Making these identifications is possible in part because there are five main baseband manufacturers that implement certain capabilities used in endpoint hardware: Intel, Huawei, Mediatek, Samsung and Qualcomm. Not all capabilities are mandatory, so knowing what each baseband manufacturer enables can help fingerprint a device. A feature called EIAO for instance is typically disabled in Qualcomm but not in the others.
“Once you know the baseband maker, you can tell what kind of modem the device uses, and you end up with a list of devices that use those modems,” explained Shaik.
At the same time, deductive reasoning using the rest of the data can be applied, given that different use cases require a different set of capabilities. Cars only need access to V2V, for instance; mobile phones need voice codecs; and IoT sensors need power saver mode enabled to protect their battery life.
“This allows you to do a fair amount of fingerprinting,” explained Shaik. “We collected the capabilities and created a reference model showing the baseband vendor, application, chipset name, 3GPP release.”
MiTM Attacks
In addition to MNmap, the bidding-down and battery-drain attacks become possible by implementing a MiTM relay to hijack the device information before security is applied, as it’s being sent to the base station.
“You can take this data and modify the capabilities,” Shaik said. “For instance, the RAN defines the speed a device receives. An iPhone is supposed to receive speeds up to 1Gbps. You can change the device category so the RAN doesn’t think it’s an iPhone and instead delivers only 2Mbps, let’s say.”
In bidding down, adversaries cut off the capabilities of high-end devices. Attackers can remove carrier aggregation or MIMO enablement, which are used to boost speed; they could alter the frequency band information for a device to prevent handovers or roaming; or they could disable voice over LTE, which makes a phone revert to 3G/2G voice calling.
Worse, the core network saves the capabilities for a device until it’s restarted, giving the attack a persistence dimension.
In testing, 22 out of 32 tested LTE networks worldwide were vulnerable to these types of attacks, Shaik said, with most of the tampering persisting for an average of seven days.
The battery drain attack is targeted at NB-IoT devices, which are low-power sensors that send limited amounts of information infrequently. They boast a 10-year battery life, enabled thanks to power-saving mode (PSM) that turns them off when not in use.
As a MiTM, an attacker can modify the PSM parameters, removing it altogether. Absent PSM, the device has continuous activity, scanning to find something to connect to. In testing, the researchers found that devices reset after an average of 13 days, reducing the battery life by a factor of five.

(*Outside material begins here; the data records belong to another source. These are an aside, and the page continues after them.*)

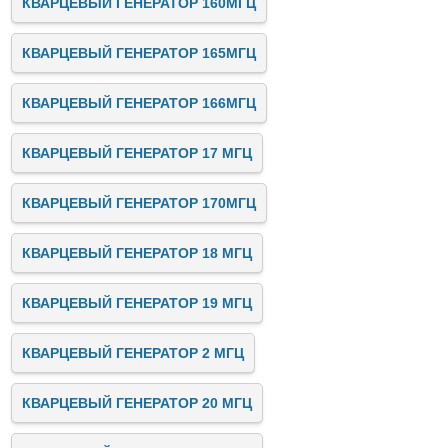
КВАРЦЕВЫЙ ГЕНЕРАТОР 160МГЦ
КВАРЦЕВЫЙ ГЕНЕРАТОР 165МГЦ
КВАРЦЕВЫЙ ГЕНЕРАТОР 166МГЦ
КВАРЦЕВЫЙ ГЕНЕРАТОР 17 МГЦ
КВАРЦЕВЫЙ ГЕНЕРАТОР 170МГЦ
КВАРЦЕВЫЙ ГЕНЕРАТОР 18 МГЦ
КВАРЦЕВЫЙ ГЕНЕРАТОР 19 МГЦ
КВАРЦЕВЫЙ ГЕНЕРАТОР 2 МГЦ
КВАРЦЕВЫЙ ГЕНЕРАТОР 20 МГЦ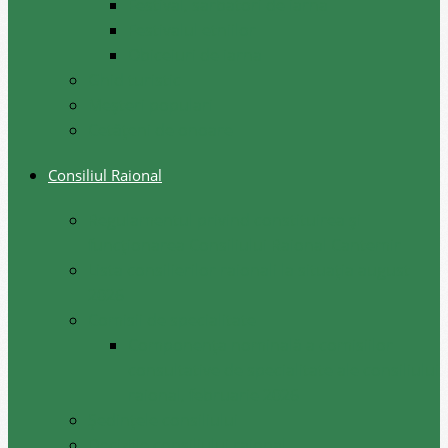
Festival, sarbatori de iarna
Festivalul etniilor
Obiceiuri de iarna
Ghid turistic
Meşteri populari
Cetățeni de onoare
Consiliul Raional
Regulamentul privind constituirea şi
funcţionarea Consiliului Raional Cantemir
Lista consilierilor raionali la situația august
2026
Comisii de specialitate
Componența nominală a comisiilor
consultative de specialitate ale consiliului
raional, februarie 2026
Şedinţele consiliului
Deciziile consiliului raional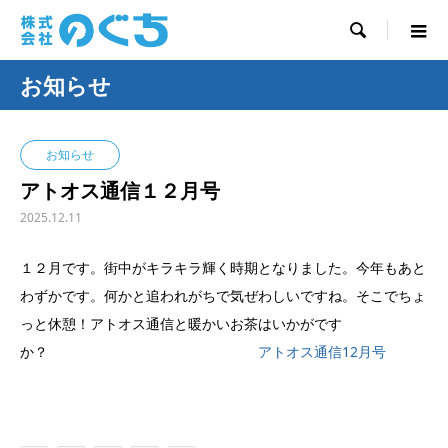

お知らせ
お知らせ
アトオス通信１２月号
2025.12.11
１２月です。街中がキラキラ輝く時期となりました。今年もあと
わずかです。何かと追われがちで気ぜわしいですね。そこでちょ
っと休憩！アトオス通信と暖かいお茶はいかがです
か？
アトオス通信12月号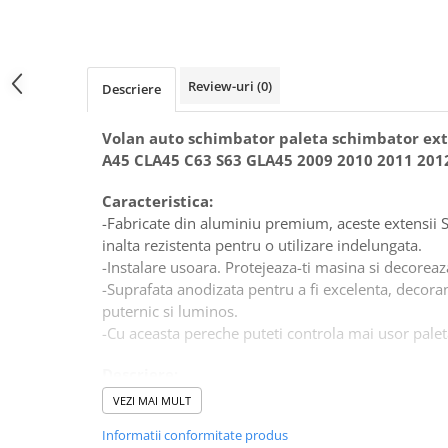
Scule Vulcanizare
Cadouri Potrivite
Accesorii Telefon
Review-uri
(0)
Descriere
Aparate premium
Volan auto schimbator paleta schimbator ex
Instrumente de scris premium
A45 CLA45 C63 S63 GLA45 2009 2010 2011 201
LaBubu
Ștampile
Caracteristica:
-Fabricate din aluminiu premium, aceste extensii Sh
inalta rezistenta pentru o utilizare indelungata.
-Instalare usoara. Protejeaza-ti masina si decoreaz
-Suprafata anodizata pentru a fi excelenta, decoran
puternic si luminos.
-Cu aceasta pereche puteti controla mai usor palet
Descriere:
-Conditie: 100% nou
VEZI MAI MULT
-Materiale: aliaj de aluminiu de inalta calitate
Informatii conformitate produs
-Culoare: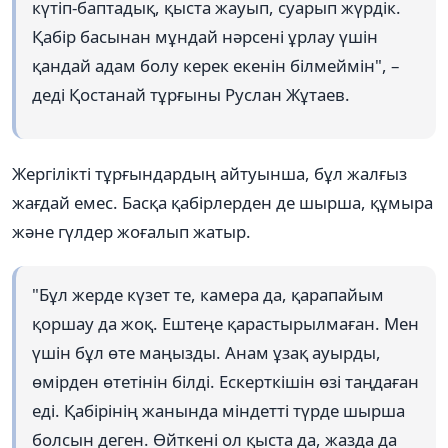
күтіп-баптадық, қыста жауып, суарып жүрдік.
Қабір басынан мұндай нәрсені ұрлау үшін
қандай адам болу керек екенін білмеймін", –
деді Қостанай тұрғыны Руслан Жұтаев.
Жергілікті тұрғындардың айтуынша, бұл жалғыз
жағдай емес. Басқа қабірлерден де шырша, құмыра
және гүлдер жоғалып жатыр.
"Бұл жерде күзет те, камера да, қарапайым
қоршау да жоқ. Ештеңе қарастырылмаған. Мен
үшін бұл өте маңызды. Анам ұзақ ауырды,
өмірден өтетінін білді. Ескерткішін өзі таңдаған
еді. Қабірінің жанында міндетті түрде шырша
болсын деген. Өйткені ол қыста да, жазда да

After reporting the issues (CVD-2019-0018) to the GSMA, 3GPP and other standards bodies, as well as the vendors, a fix was implemented in Release 14 of the 5G standard, to ensure that security is applied before the device sends its fingerprinting information.
However, it will take a while for this to roll out commercially.

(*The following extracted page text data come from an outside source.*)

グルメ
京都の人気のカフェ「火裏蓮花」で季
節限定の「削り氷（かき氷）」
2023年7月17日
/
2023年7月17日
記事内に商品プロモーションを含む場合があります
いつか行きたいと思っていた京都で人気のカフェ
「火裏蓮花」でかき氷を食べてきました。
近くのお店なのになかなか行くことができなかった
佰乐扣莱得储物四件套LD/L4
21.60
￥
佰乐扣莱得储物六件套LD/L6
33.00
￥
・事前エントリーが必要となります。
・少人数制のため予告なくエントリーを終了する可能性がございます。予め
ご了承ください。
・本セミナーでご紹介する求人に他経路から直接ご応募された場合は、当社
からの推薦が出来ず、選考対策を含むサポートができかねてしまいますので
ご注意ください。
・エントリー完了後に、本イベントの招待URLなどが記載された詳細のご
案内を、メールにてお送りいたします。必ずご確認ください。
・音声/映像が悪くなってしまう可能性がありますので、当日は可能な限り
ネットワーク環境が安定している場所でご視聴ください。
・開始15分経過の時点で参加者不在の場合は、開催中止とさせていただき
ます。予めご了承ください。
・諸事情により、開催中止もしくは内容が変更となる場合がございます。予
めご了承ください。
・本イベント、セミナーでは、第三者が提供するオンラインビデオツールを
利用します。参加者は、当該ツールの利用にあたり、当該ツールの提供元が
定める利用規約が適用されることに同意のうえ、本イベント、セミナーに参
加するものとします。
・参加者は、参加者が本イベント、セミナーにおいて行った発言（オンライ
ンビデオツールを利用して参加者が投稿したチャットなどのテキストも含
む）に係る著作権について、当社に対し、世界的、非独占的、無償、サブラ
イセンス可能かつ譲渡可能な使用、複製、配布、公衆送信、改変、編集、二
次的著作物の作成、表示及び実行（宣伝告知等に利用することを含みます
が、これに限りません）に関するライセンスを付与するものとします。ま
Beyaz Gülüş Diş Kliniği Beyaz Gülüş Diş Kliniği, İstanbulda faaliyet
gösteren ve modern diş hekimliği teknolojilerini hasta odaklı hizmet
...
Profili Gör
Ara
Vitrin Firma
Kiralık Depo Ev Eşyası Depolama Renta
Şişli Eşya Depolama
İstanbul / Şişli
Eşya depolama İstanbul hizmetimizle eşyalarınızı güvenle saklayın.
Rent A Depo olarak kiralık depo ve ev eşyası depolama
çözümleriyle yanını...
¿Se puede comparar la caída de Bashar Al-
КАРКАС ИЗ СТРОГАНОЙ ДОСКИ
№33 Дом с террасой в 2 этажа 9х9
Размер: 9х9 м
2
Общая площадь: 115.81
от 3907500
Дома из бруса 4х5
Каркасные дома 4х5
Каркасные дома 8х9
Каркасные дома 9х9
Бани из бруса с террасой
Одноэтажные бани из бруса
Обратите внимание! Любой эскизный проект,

“As far as we can tell, no vendor is actually implementing them yet,” Shaik said. “Release 14 is quite new, so maybe next year we’ll start seeing the fixes.”
For existing 5G networks, MNmap remains possible; the device capabilities need to be protected by implementing mutual authentication before the information becomes accessible.
“This is a problem, a fundamental issue that was ported from 4G,” Shaik said. “But in 5G, there are more use cases and more capabilities that define exactly what kind of device it is, making targeting that much easier.”